Being a moderate fan of the Lilian Jackson Braun’s series, “The Cat Who…” I thought I’d check out Braun’s 2006 offering, The Cat Who Dropped a Bombshell. Koko, honey, what’s happened to you?
Those of you who are familiar with the stories know that they’re about semi-retired journalist and amateur sleuth, James Qwilleran, and his two Siamese cats, Koko and Yum Yum. Well, Yum Yum’s there primarily for moral support. It’s really Koko who solves all the cases. In previous volumes Koko has seen ghosts, predicted the future, and demonstrated his seeming ability to read. In this, the 28th book in the series, Koko has a new trick. He drops down from the rafters on people he doesn’t like. Kind of a let-down, Koko.
Qwilleran is helping his small town of Pickaxe “400 miles north of everywhere” prepare for its sesquicentennial. The town is 150 years old, and the natives are agog with preparations. There are to be 3 parades: Pickaxe Past, Pickaxe Now, and Pickaxe Future. There is to be an antique auction. There is to be a cat auction. There is to be a scintillating series of articles on dear and departed Pickaxe notables, penned by local celebrity James Qwilleran. And there are a few dead bodies thrown into the mix.
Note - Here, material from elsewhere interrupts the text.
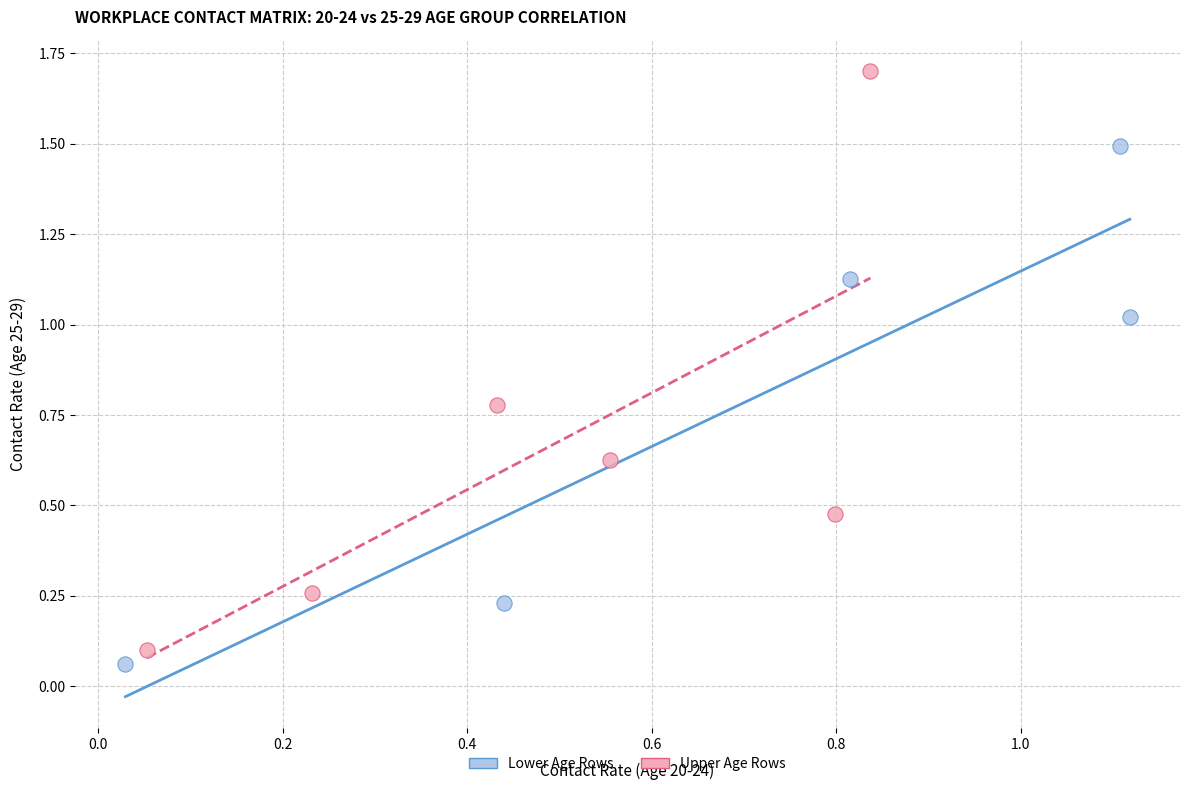

Which series reaches the maximum Y coordinate?

Upper Age Rows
There are a lot of problems with this book. First of all there’s the quantity of backstory. There are a lot of characters in Pickaxe. Most of them were lead characters in previous books. Either you already know their stories or you don’t much care, so there’s really not a lot of reason to provide capsule reviews of the history of every single person you meet — unless perhaps you’re working to promote your other books. Ya think?
All the returning characters have cats now, it seems. The characters talk about their cats a lot. They provide their names, and tell us the cats are wonderful. Tell us, not show us. No stories. I know a lot of cat people in real life — they have anecdotes!!!
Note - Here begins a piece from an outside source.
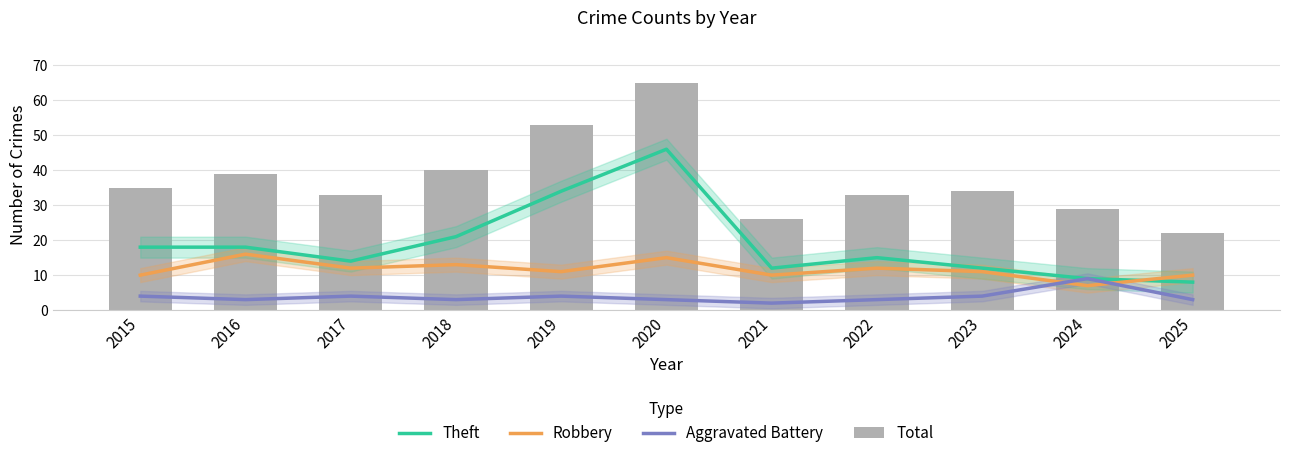

Reading left to right, what are all the values shown in this chart?

Theft: 18	18	14	21	34	46	12	15	12	9	8
Robbery: 10	16	12	13	11	15	10	12	11	7	10
Aggravated Battery: 4	3	4	3	4	3	2	3	4	9	3
Total: 35	39	33	40	53	65	26	33	34	29	22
The human characters suffer from pretty much the same lack of development. Qwilleran is tall. He has a mustache. He is famous. He is rich. He is famous for being rich and for having a mustache. He writes for the local newspaper. He is a good writer. He is famous for being a rich, mustached good writer. Oh, look, now he is going to smooth his mustache. Yawn.
I should probably also warn you about Qwilleran’s limericks, but I just can’t bring myself to think about them. Qwilleran’s limericks are pretty bad. Limericks don’t need to make a lot of sense, you understand, but they do need to have meter that scans. Not all of them are extemporaneous, so it’s not as though he didn’t have time to think about sharing them and reconsider. Miraculously, no one else seems to think they’re bad — I guess he knows his audience better than I do.
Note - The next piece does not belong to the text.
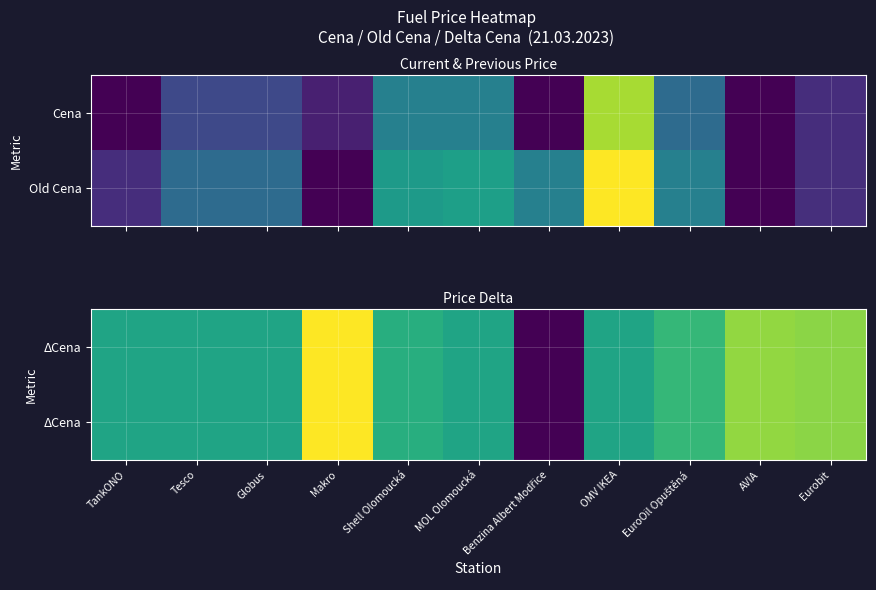

Which label corresponds to the largest value in the chart?

Makro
The mystery involves the return of a prodigal nephew to one of the wealthy locals. Is he a good guy or a bad guy? Hint number one: he doesn’t like cats. Hint number two: cats don’t like him. Hmmmm, let me think.
Mind you, a riveting plot was never the real appeal of Braun’s books. The real charm was in the antics of the cats. But this book is, well, a little strange. There’s a bit about a missing pickaxe that never really goes anywhere. The second of the three parades gets rained out, and the third one just kind of drifts away into neverland. There’s a situation concerning an auction of live kitties that shows real comic potential but never really goes anywhere. These don’t seem to be “red herring” types of plot non-developments, you understand. It’s more as though the author just sort of lost interest. I know I did.
But what’s really distressing me the most is what’s happened to the remarkable Koko. Granted, the cat’s been solving crimes since 1966, and he’s bound to be tired. I’ve got to admit that I was a little worried about his aged bones plummeting from the heights. But it seems to be his mind that’s going first. He’s just not the cat he used to be. Poor baby.